Meditate with Brion Gysin
The process is quite simple. Sit near a cylindrical tube pierced with different slits through which light emanating from a bulb suspended inside passes. The cylinder itself is placed on a phonograph which rotates at 45 or 78 revolutions per minute. Then close your eyes. In a few moments, light pulses will pass through your eyelids and stimulate your optic nerve until different color patterns appear in your mind. The two friends at the origin of this strange invention are, as we will have understood, very representative of their time: that of the 1950s and 1960s and the Beat Generation’s research into the inner workings of the psyche.
But here, no use of hallucinogenic mushrooms or LSD. The American-Canadian Brion Gysin realized the impact of these flashes of light while taking a bus towards Marseille in 1958. Through the trees lining the road, the light of the setting sun suddenly produced in his brain a shocking kaleidoscope of colors. It was his friend Ian Sommerville who helped him reproduce the effect by tinkering with this strange “dream machine” two years later.
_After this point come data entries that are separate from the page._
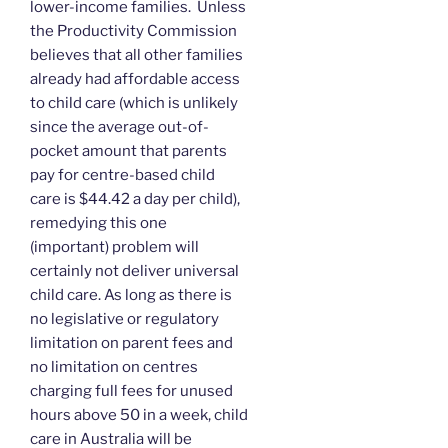
lower-income families. Unless
the Productivity Commission
believes that all other families
already had affordable access
to child care (which is unlikely
since the average out-of-
pocket amount that parents
pay for centre-based child
care is $44.42 a day per child),
remedying this one
(important) problem will
certainly not deliver universal
child care. As long as there is
no legislative or regulatory
limitation on parent fees and
no limitation on centres
charging full fees for unused
hours above 50 in a week, child
care in Australia will be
In an interview dating from 1977, Gysin, who was also a multifaceted and curious artist, explains: “The machine that we invented is the first art object in the history of the world in front of which we close our eyes rather than opening them. We were playing in another dimension of the mind, having taken the right to want to put a finger in the gears of inner forces. An experience that resembles what we read in the Gospel for what happened to Saint Paul, who was on his way to Damascus. » The comparison is bold but also revealing of a sincere quest. His colorful and dynamic drawing attempts to convey what he witnessed. It is not yet the illumination of Damascus or Mount Tabor. But, already, grace is at work.
Warning: This “dream machine” may be dangerous for people with epilepsy and other neurological disorders.